Johnson, who was driving to work when the crash occurred early on Feb. 23, 2018, died from her injuries in the head-on crash, according to reports at that time
Johnson was remembered as a mother of two and for her willingness to help others.
Madison County court records show the jury acquitted Stayton of a reckless homicide charge in connection with the 2018 crash. Reckless homicide is a lesser offense than aggravated DUI, according to the State’s Attorney’s Office.
The conviction in June was the third time Stayton was convicted of a DUI offense in Madison and St. Clair counties, according to court records. Stayton was convicted of a DUI charge in October 2000 in St. Clair County and a DUI charge in September 2002 in Madison County, according to court records.
A search warrant request in 2018 stated that Stayton, after the crash, said he had been driving more than 100 mph.
“This prosecution involved highly scientific evidence and testimony from medical experts,” Madison County State’s Attorney Tom Haine said in a news release. “This is an area of criminal law that continues to evolve. In the end, the jury’s diligent analysis led them to the conclusion that this defendant chose to become impaired, then got behind the wheel – and in fact was still impaired at the time of the crash.
“This defendant’s choices resulted in the loss of an innocent motorist who was loved by her family, her co-workers and her community.”
The news release also stated that “The jury rejected a defense that Stayton suffered a mental illness and was experiencing a manic episode at the time of the crash.”

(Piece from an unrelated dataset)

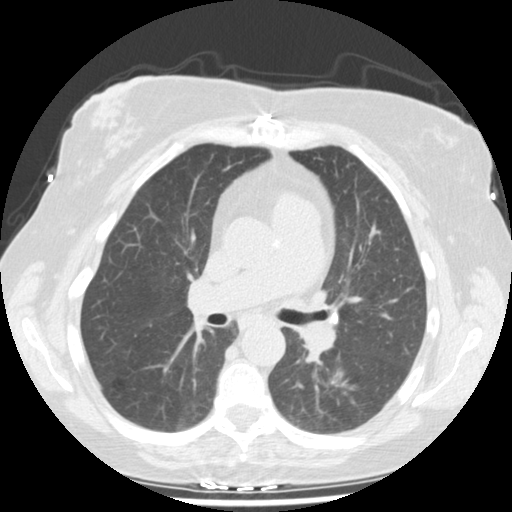
Chest CT (low-dose screening protocol), one axial image; second screening round (one year after baseline); lung window (W 1500 / L -600 HU); standard (soft-tissue) reconstruction kernel (STANDARD); 120 kVp; 512 × 512 image matrix. Female, age 61 years at enrolment. Current smoker at enrolment.
- Lesion marked by an expert reader, bounding box <311,355,370,408> (left, top, right, bottom; pixels).
- The screening reader recorded 2 non-calcified nodules or masses ≥4 mm on this exam; which of them this box marks is not recorded.
- Official screen result: positive, change unspecified: nodule(s) >= 4 mm or enlarging nodule(s), mass(es), or other non-specific abnormalities suspicious for lung cancer.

Robert Bas, an Edwardsville attorney who represented Stayton, said in an interview Monday that Stayton had taken Zoloft for his bipolar disorder in the week before the crash and this caused an “adverse reaction” that put him in a “florid manic, psychotic episode” at the time of the crash.
“This is a case of mental illness,” Bas said
Associate Judge Ronald Slemer issued the prison sentence on Friday.
The case was prosecuted by Assistant State’s Attorney Jim Buckley and Assistant State’s Attorney Susan Jensen.